Ils piquent la curiosité

Qu'est-ce qui se cache derrière L'Orphéon, chez VLB? Cinq auteurs à contre-emploi se partagent les personnages et les cinq étages d'un même édifice. Stéphane Dompierre ouvre la porte à la mi-octobre avec Corax, un roman d'épouvante. À l'hiver, un des maîtres du genre, Patrick Senécal la refermera avec... un conte allégorique! Ce dernier lance d'ailleurs en août, chez Alire, le deuxième tome de Malphas, Torture, luxure et lecture, dans un cégep bien étrange.

Dans le filon «néo-conteur du terroir», La fiancée américaine d'Éric Dupont (Marchand de feuilles) happe le lecteur dès les premières pages.

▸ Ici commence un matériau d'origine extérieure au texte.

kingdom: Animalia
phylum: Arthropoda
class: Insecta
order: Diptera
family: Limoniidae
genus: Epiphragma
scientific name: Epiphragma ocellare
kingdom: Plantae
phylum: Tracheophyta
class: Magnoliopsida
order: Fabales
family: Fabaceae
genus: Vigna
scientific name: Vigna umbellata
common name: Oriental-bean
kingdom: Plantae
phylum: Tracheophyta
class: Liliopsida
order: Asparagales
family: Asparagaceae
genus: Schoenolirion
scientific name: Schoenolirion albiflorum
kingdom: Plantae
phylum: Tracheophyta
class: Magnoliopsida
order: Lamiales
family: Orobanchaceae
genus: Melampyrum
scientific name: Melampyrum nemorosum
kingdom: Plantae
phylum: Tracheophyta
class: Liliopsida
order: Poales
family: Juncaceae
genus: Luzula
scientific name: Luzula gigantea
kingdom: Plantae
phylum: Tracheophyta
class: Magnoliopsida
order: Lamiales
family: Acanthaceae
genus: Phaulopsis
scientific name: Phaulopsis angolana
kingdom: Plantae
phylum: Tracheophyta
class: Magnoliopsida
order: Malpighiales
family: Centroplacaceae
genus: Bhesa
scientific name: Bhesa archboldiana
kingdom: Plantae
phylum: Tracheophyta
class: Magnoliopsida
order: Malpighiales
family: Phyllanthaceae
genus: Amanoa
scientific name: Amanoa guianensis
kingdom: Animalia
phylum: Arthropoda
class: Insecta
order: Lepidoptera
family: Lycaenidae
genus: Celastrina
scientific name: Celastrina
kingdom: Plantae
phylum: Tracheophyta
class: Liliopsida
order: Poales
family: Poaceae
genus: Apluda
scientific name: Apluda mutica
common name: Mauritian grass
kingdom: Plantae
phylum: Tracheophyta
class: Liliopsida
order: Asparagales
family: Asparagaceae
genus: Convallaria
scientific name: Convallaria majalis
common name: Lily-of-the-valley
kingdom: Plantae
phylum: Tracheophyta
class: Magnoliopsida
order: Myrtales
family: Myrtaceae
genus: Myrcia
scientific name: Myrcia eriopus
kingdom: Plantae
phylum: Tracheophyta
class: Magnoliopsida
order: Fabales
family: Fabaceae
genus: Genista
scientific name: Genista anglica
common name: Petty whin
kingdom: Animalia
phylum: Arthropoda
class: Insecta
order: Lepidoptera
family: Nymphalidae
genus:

Quand des artistes en arts visuels écrivent des romans, cela donne Les vautours de Barcelone de Rober Racine (Boréal), et Hollywood, de Marc Séguin (Leméac), tous deux dès septembre.

Autre objet de curiosité: la nouvelle collection littéraire de Druide compte quatre titres dont un roman d'un auteur chevronné, Alain Beauliey, qui propose une vision désenchantée de l'immigration Quelque part en Amérique.

Chez La Mèche, l'échange épistolaire entre Bertrand Laverdure et Pierre Samson, Lettres crues, traite entre autres de la disparition des intellectuels et des petites misères des écrivains québécois.

Les éditions Coups de tête nous ont habitué à un littérature virile et plutôt trash. Cet automne, on y trouve que des auteures féminines, dont l'artiste de cirque Geneviève Drolet, avec Le reflet de la glace, et la «mère indigne» Caroline Allard avec Universel Coiffure.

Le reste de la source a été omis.